Hi
I'm very new to this lncRNA things. I'm using HISAT2, STRINGTIE and BALLGOWN pipeline for differential expression analysis.
If I'm only looking for lncRNA's, I will use the lncRNA annotation from Gencode lncRNA's [ftp://ftp.sanger.ac.uk/pub/gencode/Gencode_human/release_24/gencode.v24.long_noncoding_RNAs.gtf.gz]
First Question:
For eg: from this paper [https://www.nature.com/articles/nprot.2016.095]
Hisat2 command: Map the reads for each sample to the reference genome
hisat2 -p 8 --dta -x chrX_data/indexes/chrX_tran -1 chrX_data/samples/ERR188044_chrX_1.fastq.gz -2 chrX_data/samples/ERR188044_chrX_2.fastq.gz -S ERR188044_chrX.sam
Stringtie command: Assemble transcripts for each sample
stringtie -p 8 -G chrX_data/genes/chrX.gtf -o ERR188044_chrX.gtf –l ERR188044 ERR188044_chrX.bam
In which step I need to use the above gtf file (lncRNA annotation from Gencode lncRNA's) [ftp://ftp.sanger.ac.uk/pub/gencode/Gencode_human/release_24/gencode.v24.long_noncoding_RNAs.gtf.gz]

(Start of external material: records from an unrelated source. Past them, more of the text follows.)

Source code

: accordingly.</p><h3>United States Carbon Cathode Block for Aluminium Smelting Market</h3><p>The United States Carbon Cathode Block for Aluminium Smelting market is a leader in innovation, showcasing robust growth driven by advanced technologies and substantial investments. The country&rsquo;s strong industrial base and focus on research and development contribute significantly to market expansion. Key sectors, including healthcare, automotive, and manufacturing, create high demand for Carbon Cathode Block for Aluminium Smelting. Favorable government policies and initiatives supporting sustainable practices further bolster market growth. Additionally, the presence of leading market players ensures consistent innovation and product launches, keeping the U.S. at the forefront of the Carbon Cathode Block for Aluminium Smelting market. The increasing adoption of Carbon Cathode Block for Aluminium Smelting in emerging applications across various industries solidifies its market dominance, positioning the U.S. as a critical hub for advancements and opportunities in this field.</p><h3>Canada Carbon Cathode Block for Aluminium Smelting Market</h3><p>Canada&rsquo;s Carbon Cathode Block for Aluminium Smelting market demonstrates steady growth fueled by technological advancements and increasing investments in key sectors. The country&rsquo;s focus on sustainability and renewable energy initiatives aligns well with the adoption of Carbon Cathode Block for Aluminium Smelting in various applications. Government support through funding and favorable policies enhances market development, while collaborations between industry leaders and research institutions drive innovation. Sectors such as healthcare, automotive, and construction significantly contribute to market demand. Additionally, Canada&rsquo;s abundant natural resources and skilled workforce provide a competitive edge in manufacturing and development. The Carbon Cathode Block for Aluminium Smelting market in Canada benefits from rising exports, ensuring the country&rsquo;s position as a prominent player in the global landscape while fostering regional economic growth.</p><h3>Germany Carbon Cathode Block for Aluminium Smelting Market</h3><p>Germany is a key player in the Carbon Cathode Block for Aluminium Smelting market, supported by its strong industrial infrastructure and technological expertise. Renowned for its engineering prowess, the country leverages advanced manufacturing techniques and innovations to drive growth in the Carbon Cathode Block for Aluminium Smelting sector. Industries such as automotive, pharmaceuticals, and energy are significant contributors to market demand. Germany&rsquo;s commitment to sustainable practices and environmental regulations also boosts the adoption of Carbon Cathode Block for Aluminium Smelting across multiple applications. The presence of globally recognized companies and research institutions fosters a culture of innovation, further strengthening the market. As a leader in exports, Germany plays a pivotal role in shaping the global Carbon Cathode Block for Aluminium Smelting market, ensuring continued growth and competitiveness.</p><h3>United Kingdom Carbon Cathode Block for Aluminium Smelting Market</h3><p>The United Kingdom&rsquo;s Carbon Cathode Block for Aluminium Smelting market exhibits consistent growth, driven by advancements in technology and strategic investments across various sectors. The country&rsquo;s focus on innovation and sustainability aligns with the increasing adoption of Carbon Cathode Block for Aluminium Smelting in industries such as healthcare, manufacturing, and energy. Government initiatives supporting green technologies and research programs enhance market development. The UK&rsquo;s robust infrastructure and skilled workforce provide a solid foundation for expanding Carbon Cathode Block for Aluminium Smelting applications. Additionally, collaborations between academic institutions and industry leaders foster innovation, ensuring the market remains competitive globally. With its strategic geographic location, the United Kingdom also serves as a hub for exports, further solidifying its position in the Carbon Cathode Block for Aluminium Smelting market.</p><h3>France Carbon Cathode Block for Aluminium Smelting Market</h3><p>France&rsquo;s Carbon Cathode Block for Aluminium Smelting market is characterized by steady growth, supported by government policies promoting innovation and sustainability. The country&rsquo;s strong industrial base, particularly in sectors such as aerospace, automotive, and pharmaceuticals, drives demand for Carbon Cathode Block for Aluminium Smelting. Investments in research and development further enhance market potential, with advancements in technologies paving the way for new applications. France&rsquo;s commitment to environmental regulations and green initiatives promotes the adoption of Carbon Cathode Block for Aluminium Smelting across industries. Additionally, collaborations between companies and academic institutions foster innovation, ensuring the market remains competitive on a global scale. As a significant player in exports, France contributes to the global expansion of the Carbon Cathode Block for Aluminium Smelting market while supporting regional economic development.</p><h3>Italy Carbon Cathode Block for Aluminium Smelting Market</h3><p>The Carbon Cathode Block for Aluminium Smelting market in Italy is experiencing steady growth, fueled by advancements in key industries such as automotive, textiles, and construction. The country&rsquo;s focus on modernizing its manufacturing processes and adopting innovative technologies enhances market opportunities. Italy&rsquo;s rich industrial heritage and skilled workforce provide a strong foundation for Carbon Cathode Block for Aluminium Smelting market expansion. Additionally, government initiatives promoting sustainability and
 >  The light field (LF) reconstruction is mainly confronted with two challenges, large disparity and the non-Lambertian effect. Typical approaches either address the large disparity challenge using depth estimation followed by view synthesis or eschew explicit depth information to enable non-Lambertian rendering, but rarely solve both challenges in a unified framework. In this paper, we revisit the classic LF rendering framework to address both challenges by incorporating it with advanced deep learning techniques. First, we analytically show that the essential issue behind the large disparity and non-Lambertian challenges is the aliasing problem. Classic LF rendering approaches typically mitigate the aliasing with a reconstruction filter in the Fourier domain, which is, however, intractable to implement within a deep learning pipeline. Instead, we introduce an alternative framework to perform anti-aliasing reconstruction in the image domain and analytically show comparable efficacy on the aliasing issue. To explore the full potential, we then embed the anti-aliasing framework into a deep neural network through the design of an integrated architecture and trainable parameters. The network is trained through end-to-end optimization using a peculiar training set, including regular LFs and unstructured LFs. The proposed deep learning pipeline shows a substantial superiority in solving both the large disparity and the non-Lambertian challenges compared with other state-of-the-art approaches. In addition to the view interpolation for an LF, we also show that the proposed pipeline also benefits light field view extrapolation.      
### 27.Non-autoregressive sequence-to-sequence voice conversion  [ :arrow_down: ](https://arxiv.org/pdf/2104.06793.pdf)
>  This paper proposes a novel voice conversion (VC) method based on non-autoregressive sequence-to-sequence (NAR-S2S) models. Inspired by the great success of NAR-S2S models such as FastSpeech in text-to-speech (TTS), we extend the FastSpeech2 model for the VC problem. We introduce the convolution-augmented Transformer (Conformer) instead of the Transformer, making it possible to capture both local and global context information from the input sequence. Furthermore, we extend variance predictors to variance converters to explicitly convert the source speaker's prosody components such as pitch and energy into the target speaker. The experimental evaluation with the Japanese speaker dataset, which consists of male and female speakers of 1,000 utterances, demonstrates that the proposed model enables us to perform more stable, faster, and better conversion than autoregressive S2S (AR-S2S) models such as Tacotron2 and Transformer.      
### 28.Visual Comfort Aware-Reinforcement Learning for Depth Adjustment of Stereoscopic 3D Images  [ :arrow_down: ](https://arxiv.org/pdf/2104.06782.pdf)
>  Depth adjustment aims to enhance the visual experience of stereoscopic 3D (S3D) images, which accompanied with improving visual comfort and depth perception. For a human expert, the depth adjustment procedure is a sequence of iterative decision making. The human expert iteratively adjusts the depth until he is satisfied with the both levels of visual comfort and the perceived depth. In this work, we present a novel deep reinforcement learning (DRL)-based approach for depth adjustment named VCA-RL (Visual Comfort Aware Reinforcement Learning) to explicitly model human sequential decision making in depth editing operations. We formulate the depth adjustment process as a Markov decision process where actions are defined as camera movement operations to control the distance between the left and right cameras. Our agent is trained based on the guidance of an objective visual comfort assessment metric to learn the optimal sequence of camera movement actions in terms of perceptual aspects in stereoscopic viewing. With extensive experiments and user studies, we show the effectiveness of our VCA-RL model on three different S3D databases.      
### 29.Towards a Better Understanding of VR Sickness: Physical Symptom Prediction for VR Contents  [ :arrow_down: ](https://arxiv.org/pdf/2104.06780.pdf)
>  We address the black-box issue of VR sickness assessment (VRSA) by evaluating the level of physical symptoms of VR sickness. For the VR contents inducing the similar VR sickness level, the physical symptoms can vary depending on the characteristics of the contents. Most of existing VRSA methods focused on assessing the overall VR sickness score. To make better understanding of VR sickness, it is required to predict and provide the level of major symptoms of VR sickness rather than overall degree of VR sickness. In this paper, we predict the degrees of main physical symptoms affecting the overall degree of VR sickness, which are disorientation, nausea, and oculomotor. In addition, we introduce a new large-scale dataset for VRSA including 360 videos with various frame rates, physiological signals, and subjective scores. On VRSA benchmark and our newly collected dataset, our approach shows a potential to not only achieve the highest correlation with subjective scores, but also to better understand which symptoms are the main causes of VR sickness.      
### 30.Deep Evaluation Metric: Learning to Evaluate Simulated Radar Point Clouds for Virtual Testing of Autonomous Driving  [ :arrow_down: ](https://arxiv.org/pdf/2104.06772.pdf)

In Hisat2 or Strigtie step?
Second question:
If I want to get both protein coding RNAs and lncRNA's which gtf file should I use from Gencode [http://www.gencodegenes.org/releases/current.html] ?
In this way after differential expression analysis I will be having both differentially expressed protein coding RNA's and lncRNA's. How can I filter only lncRNA's from them?
It would be very helpful if you could clear my doubts. Thank you.
No I am also looking for novel lncRnas. Just to know how the command should be given if I need to use gtf file with hisat2?
If you're looking for novel lncRNAs then you'll need the GTF for both (unless you built the hisat index with it, in which case you only need it with stringTie).
You mean for hisat2 I need to create index files of Grch38 and the gtf file will be used for stringtie. Am I right ? How can I create index files?
I'll try this one last time. Your options are below:
--splice-sites
option, providing the aforementioned splice sites from the GTF file (again, see the hisat2 documentation).Regardless, you'll need to use the GTF file with stringTie.
Got it. Thankyou!! Could you also answer my second question which is mentioned above please.
Use one of the "comprehensive gene annotation" files (either PRI or CHR, depending on which genome you downloaded). Don't use the ALL regions GTF or fasta file (I prefer PRI).
Ok but how can I detect differential expressed lncRnas if the gtf file is with pcRna and lncRnas?
For that analysis only do the quantification with the lncRNAs. Only use stringTie to find novel genes, not to quantify them.
Hi Devon,
In this paper [https://www.nature.com/articles/ncomms14421] please check Figure A: After transcript assembly and merging they examined how the transcripts compare with the reference annotation. So for this I should Genecode annotation gtf file which I will be using for stringtie. From this we can assign pc and lncRNAs. Unannotated genes will be used for detecting novel lncRNAs. Am I right? In my case as I'm using Hisat2 and Stringtie pipeline I will use gffcompare [which is mentioned in the paper https://www.nature.com/articles/nprot.2016.095].
Sounds correct, I don't have time at the moment to thoroughly go through that paper.